* _Required action_: Rewrite all the material below as a Markdown table with the columns Row and Line, giving each line a row number. Leave out blank lines and the pictures.

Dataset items
▬▬▬▬▬▬
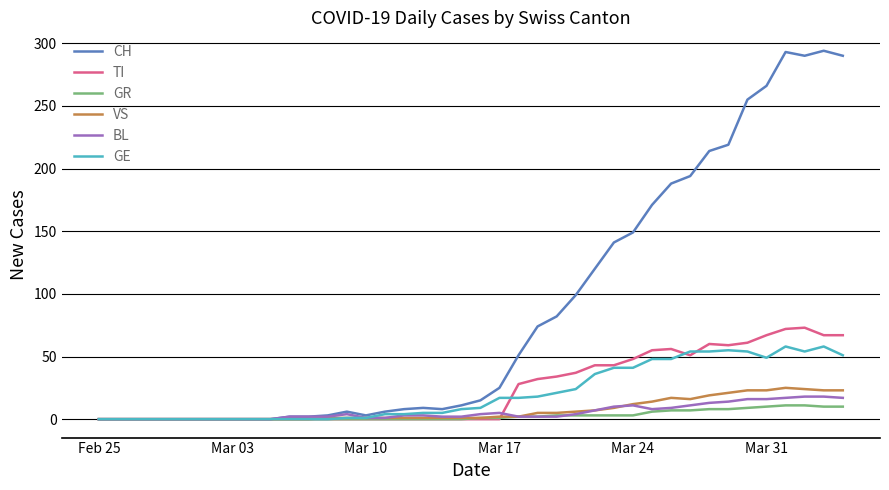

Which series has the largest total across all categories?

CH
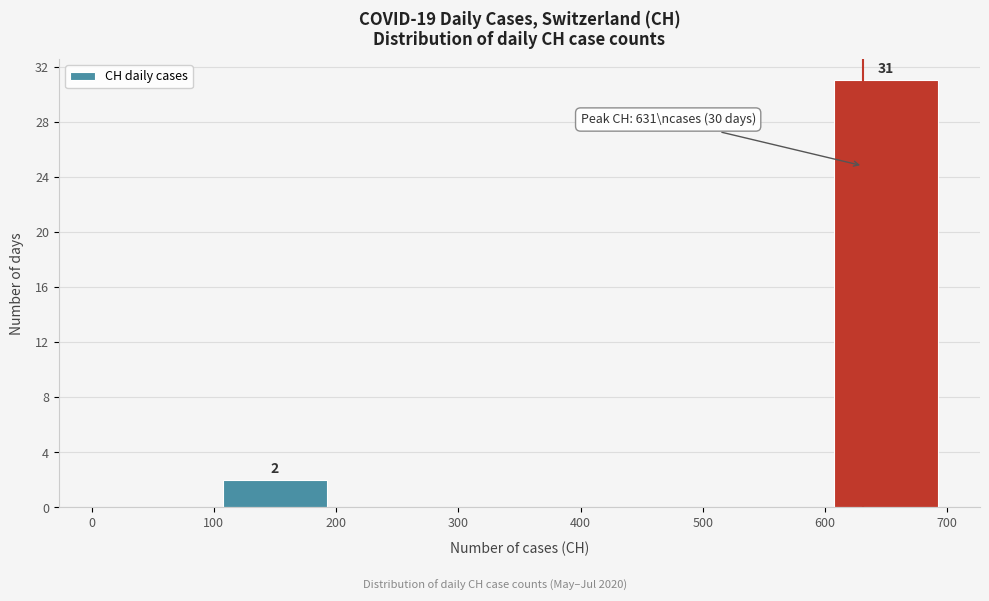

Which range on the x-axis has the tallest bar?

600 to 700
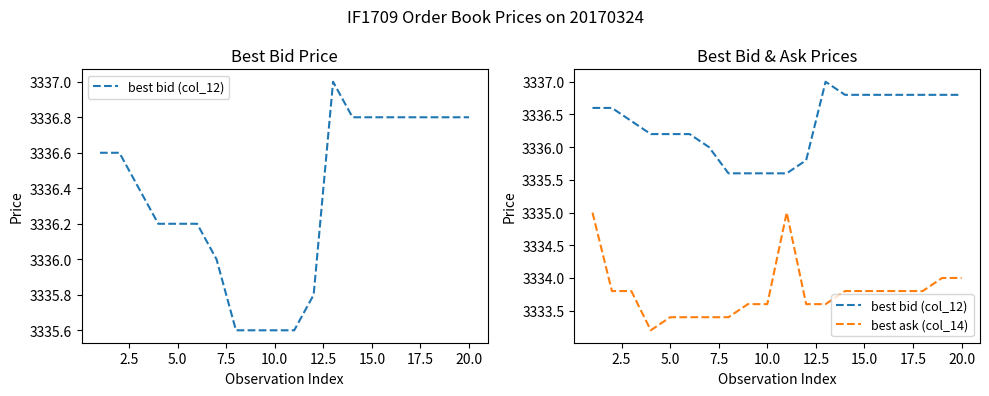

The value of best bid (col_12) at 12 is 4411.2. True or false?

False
▬▬▬▬▬▬
* _Solution_:
| Row | Line |
|---|---|
| 1 | Which series has the largest total across all categories? |
| 2 | CH |
| 3 | Which range on the x-axis has the tallest bar? |
| 4 | 600 to 700 |
| 5 | The value of best bid (col_12) at 12 is 4411.2. True or false? |
| 6 | False |